---- Text segment

Introduction

Surgery requires practice. Therefore, senior surgeons provide education on the state-of-the-art operative skills for surgical trainees, including junior surgeons, fellows, and residents. The traditional and most effective way to learn surgical skills is through performing the operation itself with appropriate supervision from experienced senior surgeons. However, in modern healthcare systems, the number of operations performed by trainees may be limited by a lack of resources, including facilities, supervisors, and education time. Furthermore, case selection difficulties, non-cooperative patients, and post-operative complication risks are major surgical education concerns in clinical practice. Therefore, well-designed animal or cadaveric skill laboratories have been used in educational programs for surgical trainees1,2.

Recently, several surgeons have developed a robotic nipple-sparing mastectomy (RNSM) technique3,4,5,6,7, which provides better cosmetic outcomes and improves the quality of life in women with breast cancer or BRCA mutations8,9,10. Moreover, the use of the robotic surgical systems’ 3-dimensional high-resolution cameras, flexible robotic instruments, and ergonomic devices can decrease the surgeons’ workload11. However, with the exception of the few aforementioned surgeons, it is difficult for breast surgeons to gain experience using the robotic surgical systems alone. Nevertheless, the use of robotic surgical systems in breast surgery remains an emerging area of surgical techniques. Most surgical training centers lack proper educational programs for breast surgery fellows.

Various surgical fields have incorporated surgical training with cadaveric or animal skill laboratories for endoscopic or robotic surgery1,2. These skill laboratories provide a simulation of the real clinical operations12. Studies have suggested that these skill laboratories supplement the surgeons’ learning experience13. However, there have been few attempts at cadaveric or animal skill laboratories for RNSM. Therefore, this study aimed to report the establishment of cadaveric and animal skill laboratory training programs for RNSM and the participants’ perception on the training programs.

Methods

We performed 24 RNSMs in 11 cadaveric models and in one live porcine model from December 2013 to November 2020. All of the models were female. The porcine model was 14 weeks old and weighed 40 kg. From 2013, skill laboratory training using the da Vinci Si® and Xi® surgical systems (Intuitive Surgical, Sunnyvale, CA, United States) was performed at the Severance Minimally Invasive Surgery Center, Seoul, Korea. On the other hand, skill laboratory training using the da Vinci SP® surgical system (Intuitive Surgical, Sunnyvale, CA, United States) was performed in November 2018 in Medizin im Grünen, Berlin, Germany.

--------
---- Dataset

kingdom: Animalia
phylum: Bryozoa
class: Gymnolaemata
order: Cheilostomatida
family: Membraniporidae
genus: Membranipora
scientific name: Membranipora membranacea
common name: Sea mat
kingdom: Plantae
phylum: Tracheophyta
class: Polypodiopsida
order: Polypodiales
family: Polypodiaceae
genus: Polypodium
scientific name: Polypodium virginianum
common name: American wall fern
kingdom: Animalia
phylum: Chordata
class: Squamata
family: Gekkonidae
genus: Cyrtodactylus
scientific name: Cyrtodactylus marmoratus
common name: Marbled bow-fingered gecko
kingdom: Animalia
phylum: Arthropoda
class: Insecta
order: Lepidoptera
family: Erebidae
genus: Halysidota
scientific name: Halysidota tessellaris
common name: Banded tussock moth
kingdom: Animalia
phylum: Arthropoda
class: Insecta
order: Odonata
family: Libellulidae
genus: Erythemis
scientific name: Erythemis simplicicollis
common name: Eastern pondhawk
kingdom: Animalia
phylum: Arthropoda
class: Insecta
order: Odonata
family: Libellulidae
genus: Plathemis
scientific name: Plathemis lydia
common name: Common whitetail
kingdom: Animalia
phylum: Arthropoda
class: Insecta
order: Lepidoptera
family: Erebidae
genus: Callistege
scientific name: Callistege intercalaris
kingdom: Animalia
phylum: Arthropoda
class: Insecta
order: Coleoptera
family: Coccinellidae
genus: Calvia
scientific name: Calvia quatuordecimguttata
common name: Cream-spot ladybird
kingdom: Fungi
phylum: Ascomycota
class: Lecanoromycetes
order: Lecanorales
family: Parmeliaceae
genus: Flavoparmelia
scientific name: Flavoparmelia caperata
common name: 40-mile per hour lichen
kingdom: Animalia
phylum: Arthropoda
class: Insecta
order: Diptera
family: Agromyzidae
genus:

--------

▶ _Task set_
1. Duplicate the passage of the article on robotic mastectomy training starting with "Surgery requires practice." and going on through "for surgical trainees1,2.".
2. In the article on robotic mastectomy training, where was the skill laboratory training with the da Vinci SP surgical system performed?
3. Carry the article on robotic mastectomy training forward from the point where it stops.

▶ _Task-by-task results_
1.
Surgery requires practice. Therefore, senior surgeons provide education on the state-of-the-art operative skills for surgical trainees, including junior surgeons, fellows, and residents. The traditional and most effective way to learn surgical skills is through performing the operation itself with appropriate supervision from experienced senior surgeons. However, in modern healthcare systems, the number of operations performed by trainees may be limited by a lack of resources, including facilities, supervisors, and education time. Furthermore, case selection difficulties, non-cooperative patients, and post-operative complication risks are major surgical education concerns in clinical practice. Therefore, well-designed animal or cadaveric skill laboratories have been used in educational programs for surgical trainees1,2.

2. At Medizin im Grünen in Berlin, Germany.

3.
A total of 15 surgeons, thirteen of whom were breast surgeons and two were plastic surgeons, participated in the skill laboratory training. The first three breast surgeons and two plastic surgeons participated in the initial development phase of multi- or single-port systems. There was no education process by a supervisor since this was the first attempt at the cadaveric RNSM program. Therefore, the five surgeons did not answer the questionnaire. After the initial development phase, one surgeon who participated in the initial development phase supervised the trainees during the training phase. All surgeons participated in the dry skill laboratory training, in which a simulator for the basic robotic surgical system principles and techniques was used. For the initial multiport system development phase, a multidisciplinary team discussed various approaches to RNSM with immediate reconstruction. Hence, a report on breast reconstruction using multiport systems was reviewed14. However, due to the lack of reports on the initial multiport system development phase in RNSM, other procedures, including endoscopic mastectomy and robotic thyroidectomy, were adapted. Therefore, the cadaveric skill laboratory training used non-insufflated RNSM with a robotic thyroidectomy self-retractor for the initial multiport system development phase5. Detailed methods of the initial phase for a single port system were described in a previous study15. For the training phase, one or two lectures, which included an introduction to porcine anatomy and minimally invasive breast surgery and standard RNSM operating procedures, were delivered just before the procedures were performed. Each cadaver or porcine model was shared by two to three trainees. For the robotic procedures on mastectomy, there was no specific inclusion or exclusion criteria for the animal model except for one inclusion criterion: being a female porcine. Seven of 10 participants responded to the questionnaire promptly after the training program, and two participants answered the questionnaire within a month. Only one participant answered the questionnaire within 3–4 months after completing the training.

Cadaveric or porcine skill laboratory training was categorized into two phases consisting of two modules each (Fig. 1). The initial development phase consisted of multiport and single port system modules. Its process included the procedure design, procedure, and participant discussion. On the other hand, the training phase consisted of cadaveric and animal modules. Its process included lectures, procedures, questionnaires, and feedback.

Figure 1
figure 1

Categories of surgical skill laboratory training programs for robotic mastectomy.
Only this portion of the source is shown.